• [Aim of the exercise]
If pictures appear in the lines below, skip them and copy exactly the lines from the one containing "For every layout element, output its label and" through the one containing "For every layout element, output its label, transcribe", and nothing else.

• [Data for this task]
'''

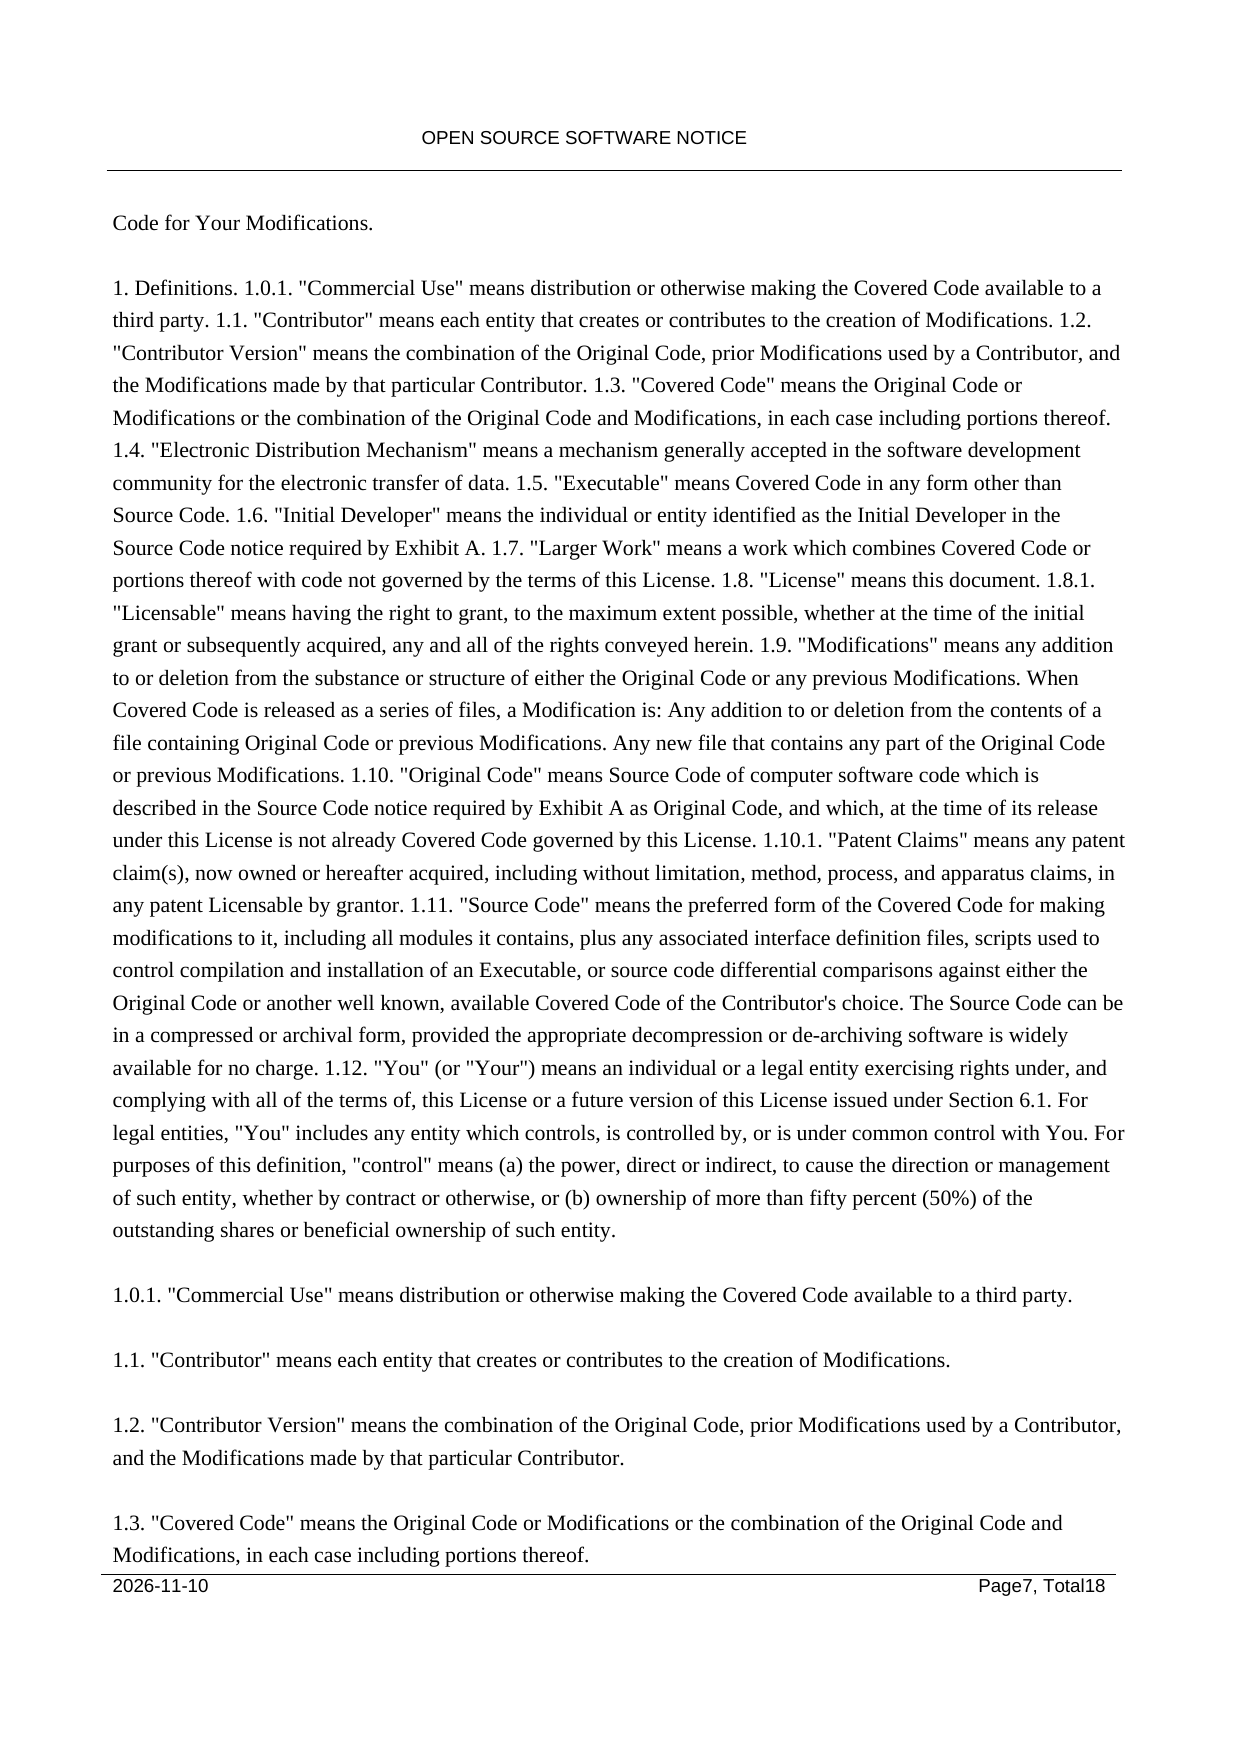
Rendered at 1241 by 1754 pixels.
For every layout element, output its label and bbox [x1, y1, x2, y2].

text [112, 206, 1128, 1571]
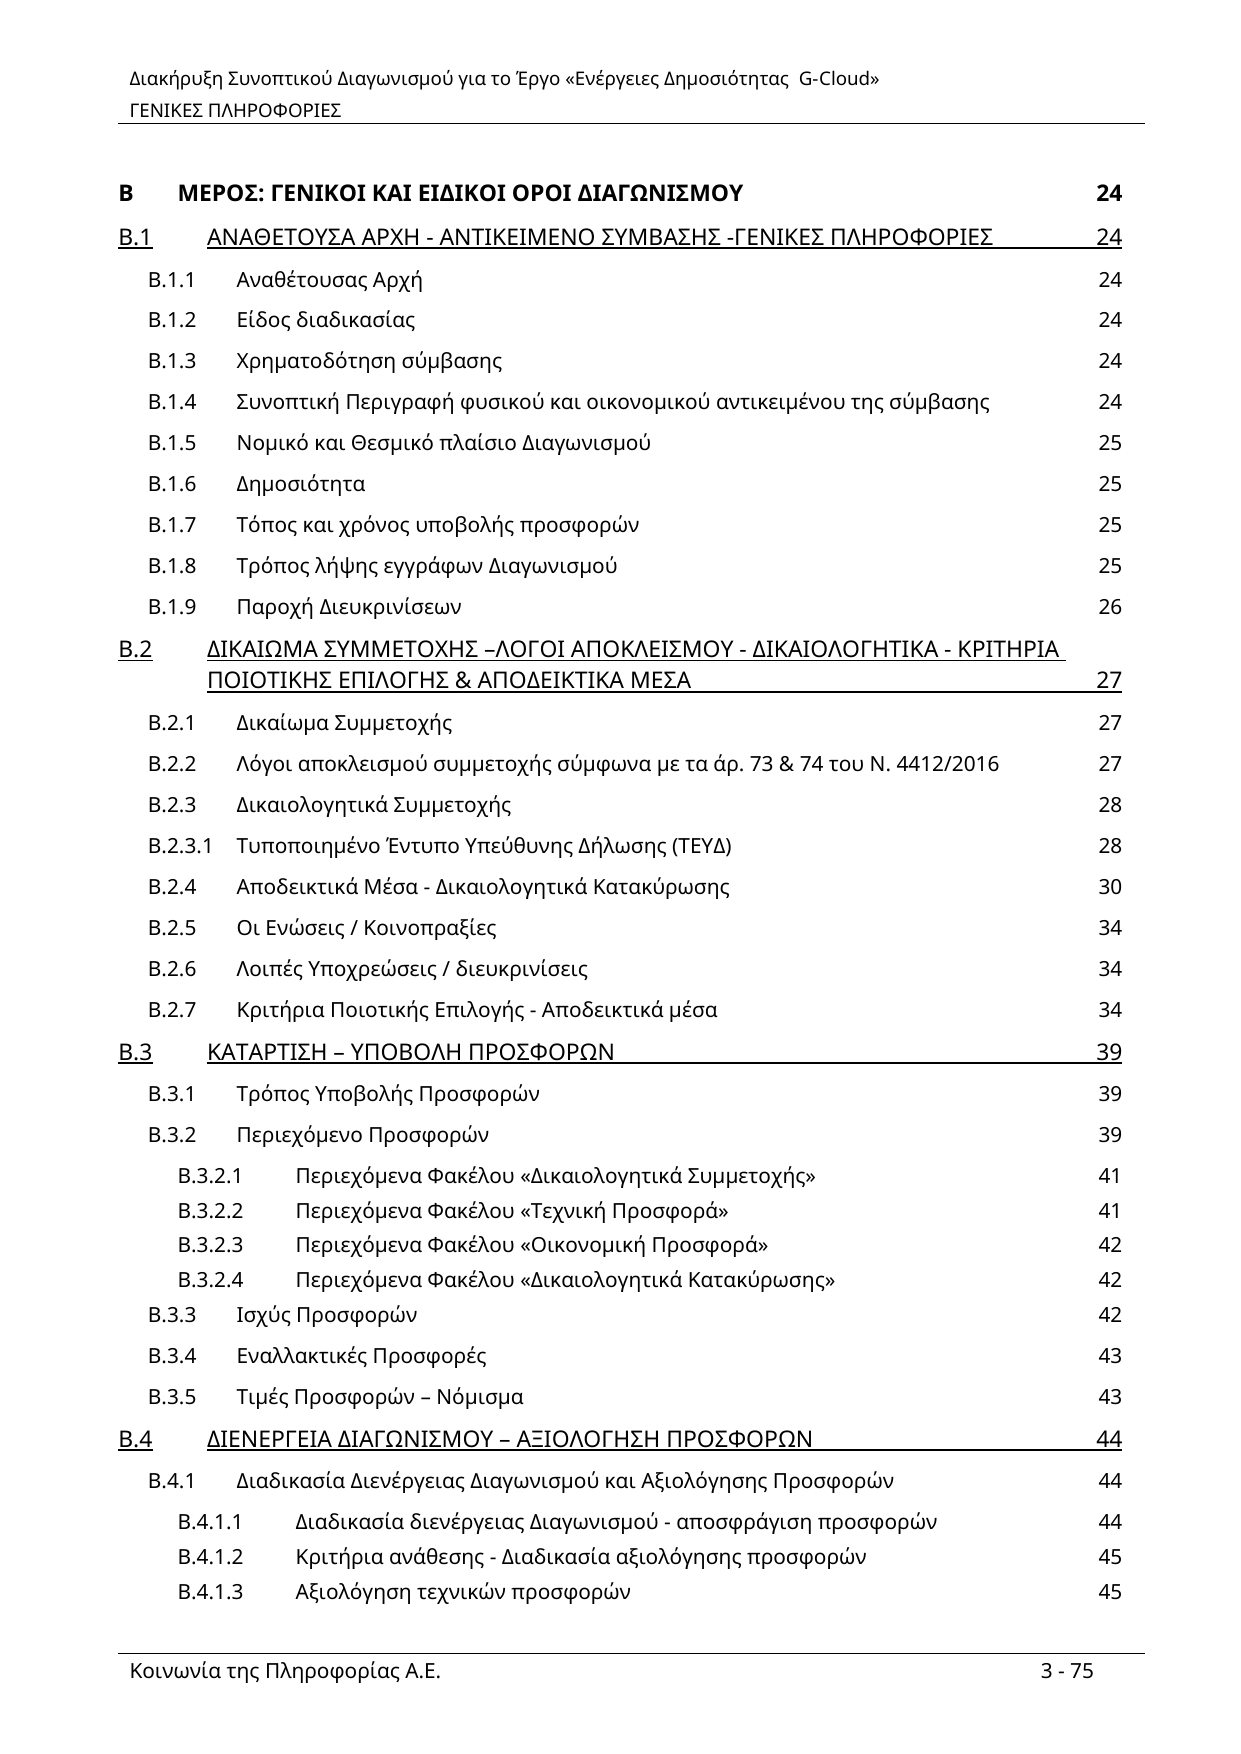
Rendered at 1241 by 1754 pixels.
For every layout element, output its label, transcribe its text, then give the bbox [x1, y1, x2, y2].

'''
'''

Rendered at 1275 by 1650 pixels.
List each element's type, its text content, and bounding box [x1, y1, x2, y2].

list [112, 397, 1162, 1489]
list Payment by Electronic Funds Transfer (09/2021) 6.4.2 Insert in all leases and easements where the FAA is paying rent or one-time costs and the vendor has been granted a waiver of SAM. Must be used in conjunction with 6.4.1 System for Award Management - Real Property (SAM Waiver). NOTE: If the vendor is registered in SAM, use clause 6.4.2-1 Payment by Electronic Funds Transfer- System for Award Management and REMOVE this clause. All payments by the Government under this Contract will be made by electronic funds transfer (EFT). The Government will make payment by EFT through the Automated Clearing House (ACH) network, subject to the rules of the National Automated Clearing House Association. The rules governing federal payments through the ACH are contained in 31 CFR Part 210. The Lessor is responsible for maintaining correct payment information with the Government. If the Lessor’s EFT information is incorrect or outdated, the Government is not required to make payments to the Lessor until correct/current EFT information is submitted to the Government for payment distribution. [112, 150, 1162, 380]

'''

• [Solution for this problem]
For every layout element, output its label and bbox [x1, y1, x2, y2].

text [112, 206, 1128, 1571]
Rendered at 1241 by 1754 pixels.
For every layout element, output its label, transcribe its text, then give the bbox [x1, y1, x2, y2].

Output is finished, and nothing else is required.